Service Interruption Related to Power Maintenance
Incident Report for Servers Australia
Postmortem

Overview

At 12PM AEST on the 4th August 2021, Servers Australia technicians were alerted to a disruption to customers utilising legacy virtual firewall appliances isolated to a single hypervisor. Engineers were able to attend the site and investigate the cause. It was discovered that the node was inaccessible due to power works that were being carried out in the DC at the time (https://status.mysau.com.au/incidents/80tsfyxtkwvd). The onsite engineer was able to reroute and restore power to the hypervisor so technicians could concentrate on restoring connectivity to the firewall appliances. While a DR plan had been initiated, it was determined that a faster resolution would be achieved by restoring the firewall appliances on the primary hypervisor, so the plan was cancelled.
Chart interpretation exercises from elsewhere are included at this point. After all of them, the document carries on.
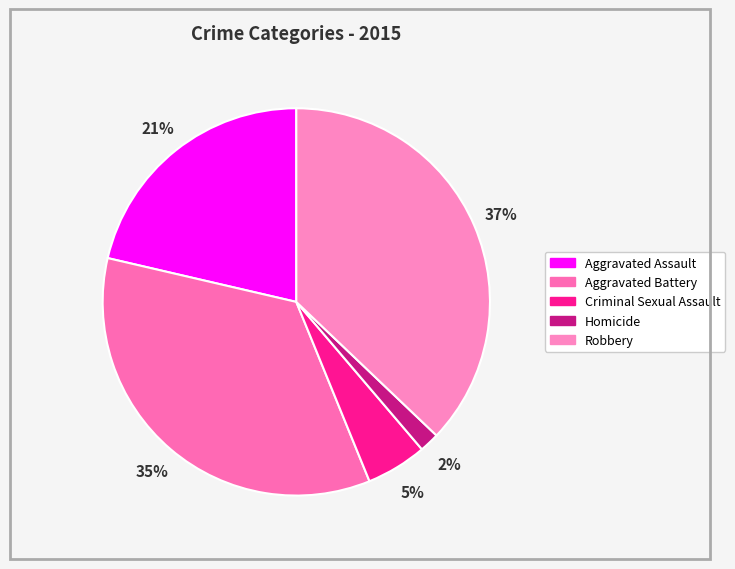

Which slice is the smallest?

Homicide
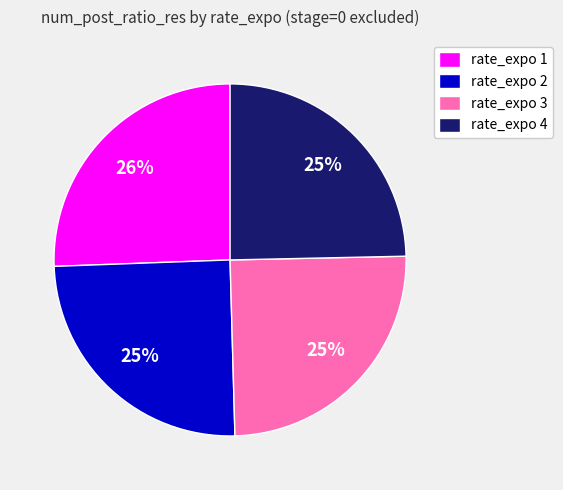

To the nearest percent, what is the average slice percentage?

25%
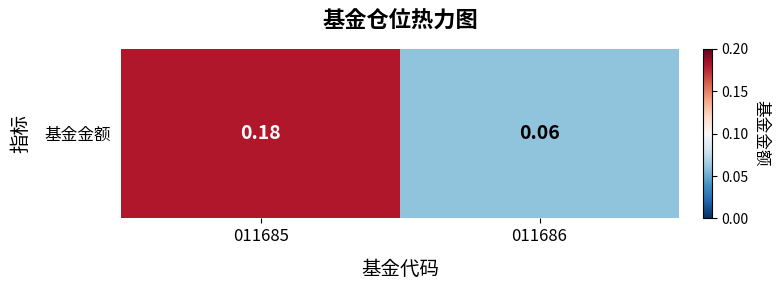

Between 011685 and 011686, which is larger?

011685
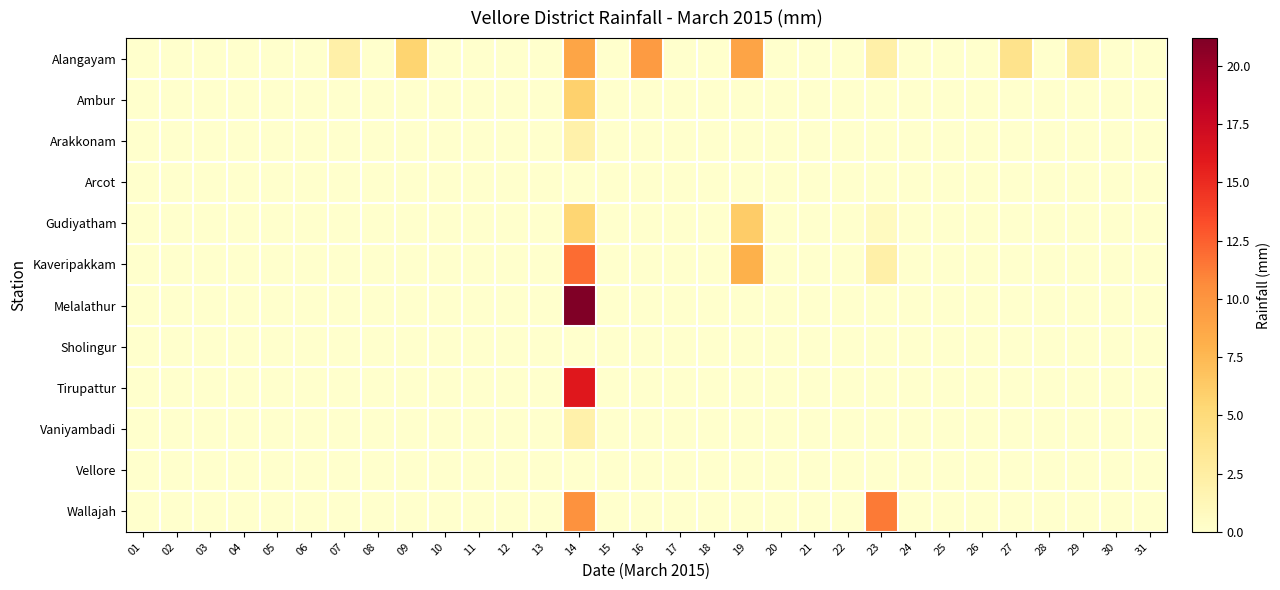

Between 09 and 23, which series saw the biggest shift?

Wallajah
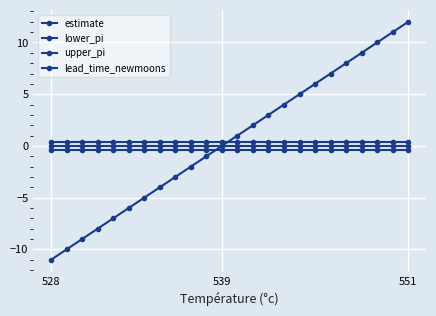

How many categories are shown in the chart?

24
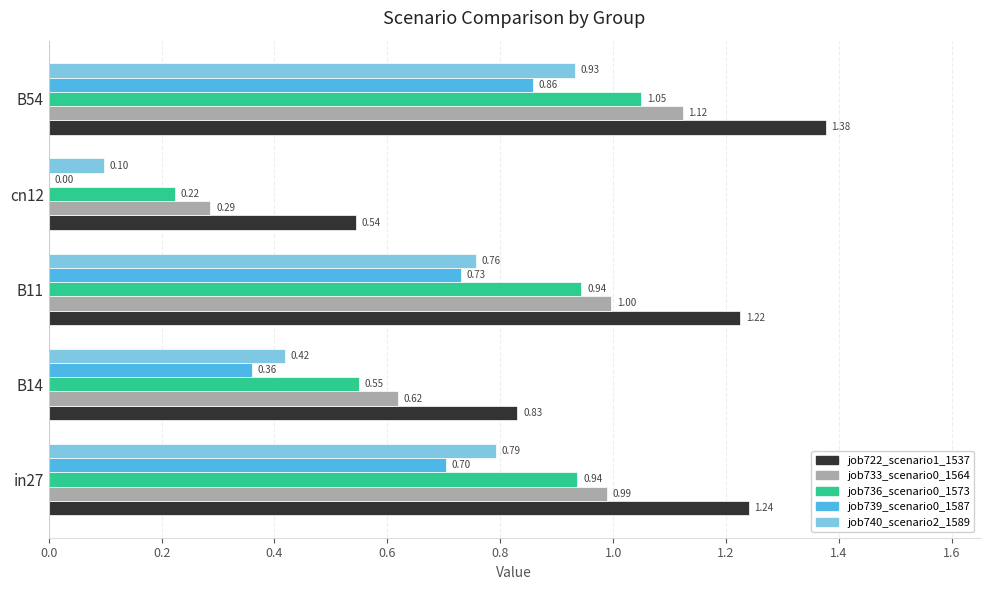

What is the total value across all series at B14?

2.8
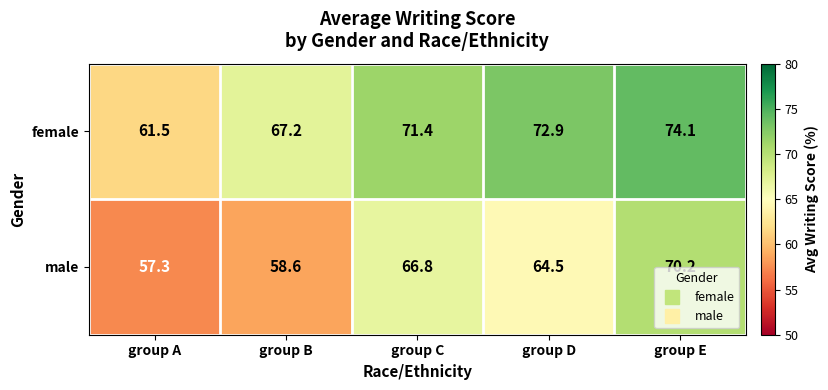

What is the difference between the maximum and second lowest values in the male series?

11.6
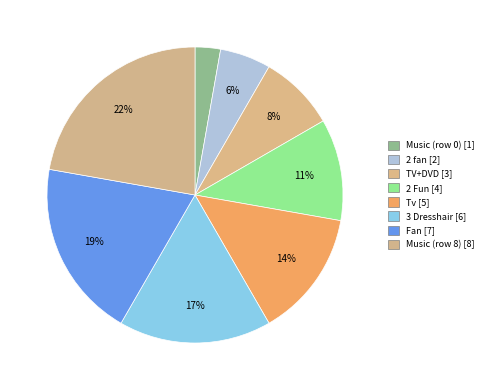

Rank the categories by value from highest to lowest.

Music (row 8), Fan, 3 Dresshair, Tv, 2 Fun, TV+DVD, 2 fan, Music (row 0)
Connectivity was restored and works planned to adjust configurations to speed up the disaster recovery process in the future.

Timeline

12:00 - Power disruption to a hypervisor occurs. All services that utilise virtual firewalls on this hypervisor become unreachable.
12:20 - Engineers begin to enact a disaster recovery plan to bring up services on a replica hypervisor that remained online.
12:24 - Onsite technician isolates the fault and restores power to the hypervisor.
12:30 - As a part of the disaster recovery plan up to this point, some firewall appliances are powered on the replica hypervisor. These are later shut back down to restore all operations to the original production hypervisor.
12:40 - Engineers confirm the state of the original hypervisor is back to healthy. The disaster recovery plan is cancelled as it is estimated it would take more time to finalise the remainder of the DR cutover in comparison to returning the original hypervisor to production status.
12:50 - Firewall appliances begin to power on from the original hypervisor. Services begin to come back online throughout the next twenty minutes as firewalls come online.
13:13 - All monitored firewall appliances are confirmed online via internal monitoring tools.

Further Action

While all scheduled power works have been completed, the onsite engineer was able to adjust the power configuration of the impacted hypervisor to ensure it will not be impacted during any future power works within the datacentre. Additional work is also being carried out to reduce the time involved, should a DR plan need to be enacted in the future. Customers who wish to be moved to a newer, more robust solution, are advised to reach out to their account manager who can facilitate this request.

Posted Aug 06, 2021 - 10:13 AEST

Resolved
This incident has been resolved.
Posted Aug 06, 2021 - 10:12 AEST
Monitoring
Engineers have confirmed the stability of the core networking device and will be monitoring the situation further. A report will be attached to this incident once investigative reports have been completed.
Posted Aug 04, 2021 - 15:19 AEST
Update
Engineers have confirmed the impacted core networking device is operational again and are continuing to review the affected device and cause of the disruption.
Posted Aug 04, 2021 - 14:43 AEST
Update
The engineering team has confirmed the core networking device has experienced a further reload resulting in further disruptions at this point in time. On-site engineers are continuing to investigate further.
Posted Aug 04, 2021 - 14:21 AEST
Update
Engineers have confirmed a core networking device in the Equinix SY1 datacentre experienced an unexpected reload impacting additional services for a short time whilst it came back online. A full investigation is underway into the cause of this disruption.
Posted Aug 04, 2021 - 14:13 AEST
Update
Engineers have confirmed additional services are impacted. We are currently working to identify the source of this further disruption and will continue to provide updates once the new cause of disruption has been identified.
Posted Aug 04, 2021 - 13:59 AEST
Identified
Engineers have received further monitoring alerts and are currently investigating the cause. At this stage this does not appear to be tied to the earlier service disruption reported.
Posted Aug 04, 2021 - 13:52 AEST
Monitoring
Engineers have restored services on the original hypervisor providing firewall services and further investigations are now underway in relation to the cause of this incident in relation to the planned maintenance.

Further information will be provided in a final update.
Posted Aug 04, 2021 - 13:13 AEST
Identified
Engineers have confirmed a hypervisor providing virtualised firewalls services is impacted as a result of the power maintenance. Work is currently now underway to return the firewall services to operation as soon as possible.
Posted Aug 04, 2021 - 12:23 AEST
Investigating
Engineers have received monitoring alerts in relation to the organised power maintenance and are commencing an investigation into the cause. At this point in time Engineers believe this is isolated to a single hypervisor that provides virtualised firewall services.

Further information will be provided as soon as possible.
Posted Aug 04, 2021 - 12:10 AEST
This incident affected: Regions (Sydney).